Currently, research focuses on the design of polymer systems responding to various environmental stimuli such as pH value, temperature or specific biomarkers. Physicists at TU Darmstadt and TU Berlin have shown for the first time how the thickness of a polymer brush can be made switchable by incorporating pH-sensitive gold nanoparticles.
“The combination of polymer chains and gold nanoparticles is promising, especially in medical diagnostics or environmental analytics,” says Dikran Boyaciyan. The 30-year-old PhD student works in the “Soft Matter at Interfaces” group led by professor Regine von Klitzing.
Dikran Boyaciyan
Physicist Dikran Boyaciyan synthesizes polymer brushes in the lab. (Image: Sebastian Keuth)
"This technology is still at an early stage of development. The primary objective is how the interaction between polymer systems and nanoparticles may be tuned and calibrated in a controlled environment,” Boyaciyan explains. Smart polymer materials could be used in chemical nanosensors which report on toxins or cancer cells, monitor parameters of organs or target the release of drugs inside the human body.
Boyaciyan tested two types of pH-insensitive polymers with respect to their prospect for long-term use as sensors: the non-ionic PNIPAM and the cationic PMETAC. The former was found unsuitable because of gold particles being washed out from the brush at high pH values. In the cationic PMETAC brush, however, the gold particles adhered unaffected by pH changes.
Furthermore, Boyaciyan was able to show how to make a reversible pH-switchable composite from PMETAC by incorporating gold nanoparticles and how its complex formation works. In an acidic environment, the particles lose their charge and both particle-particle interactions and particle-brush interactions occur. This leads to a swollen brush because of its chains being less confined.

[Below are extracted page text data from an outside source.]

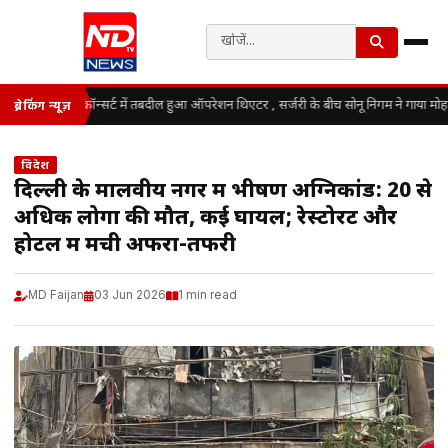
कॉन्सर्ट में तबदील हुआ ऑपरेशन थिएटर , सर्जरी के बीच सोनू निगम ने गाया मोह
ब्रेकिंग न्यूज़
विदेश
दिल्ली के मालवीय नगर में भीषण अग्निकांड: 20 से
अधिक लोगों की मौत, कई घायल; रेस्टोरेंट और
होटल में मची अफरा-तफरी
MD Faijan
03 Jun 2026
1 min read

In contrast, an alkaline environment causes negative charges on the particles and interactions with the positively charged brush are preferred. The chains collapse resulting in a thinner brush layer.
Because of the thickness change also influencing the spectral composition of the reflected light, the material could be used as colorimetric nanosensors. Due to the extremely small dimensions and possible coupling with a miniaturized laser and spectrometer the composite could, in future, be applied in lab-on-a-chip systems or even within the human cell.